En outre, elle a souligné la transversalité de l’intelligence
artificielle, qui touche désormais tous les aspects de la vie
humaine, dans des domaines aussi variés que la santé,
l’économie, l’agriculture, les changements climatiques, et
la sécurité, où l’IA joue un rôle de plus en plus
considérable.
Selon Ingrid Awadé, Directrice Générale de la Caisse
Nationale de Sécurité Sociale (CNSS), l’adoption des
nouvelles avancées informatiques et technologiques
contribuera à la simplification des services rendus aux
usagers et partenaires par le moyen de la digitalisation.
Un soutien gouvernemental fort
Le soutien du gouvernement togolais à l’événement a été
* * * * *
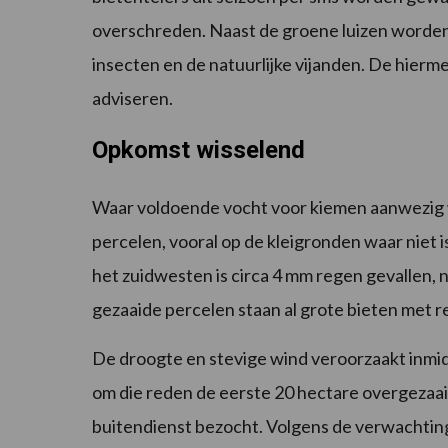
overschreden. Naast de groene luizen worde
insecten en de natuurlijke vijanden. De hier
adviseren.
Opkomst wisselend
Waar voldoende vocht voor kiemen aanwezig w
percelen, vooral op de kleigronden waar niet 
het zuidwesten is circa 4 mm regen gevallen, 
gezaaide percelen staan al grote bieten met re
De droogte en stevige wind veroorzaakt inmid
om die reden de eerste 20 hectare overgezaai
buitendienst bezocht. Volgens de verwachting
* * * * *
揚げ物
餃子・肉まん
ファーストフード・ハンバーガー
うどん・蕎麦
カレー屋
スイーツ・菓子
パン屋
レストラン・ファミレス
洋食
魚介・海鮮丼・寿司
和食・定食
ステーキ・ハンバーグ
* * * * *
:: Directions for this task ::
Print the lines above exactly, from the line that contains "overschreden. Naast de groene luizen worde" up to and including the line that contains "buitendienst bezocht. Volgens de verwachting".

:: Response ::
overschreden. Naast de groene luizen worde
insecten en de natuurlijke vijanden. De hier
adviseren.
Opkomst wisselend
Waar voldoende vocht voor kiemen aanwezig w
percelen, vooral op de kleigronden waar niet 
het zuidwesten is circa 4 mm regen gevallen, 
gezaaide percelen staan al grote bieten met re
De droogte en stevige wind veroorzaakt inmid
om die reden de eerste 20 hectare overgezaai
buitendienst bezocht. Volgens de verwachting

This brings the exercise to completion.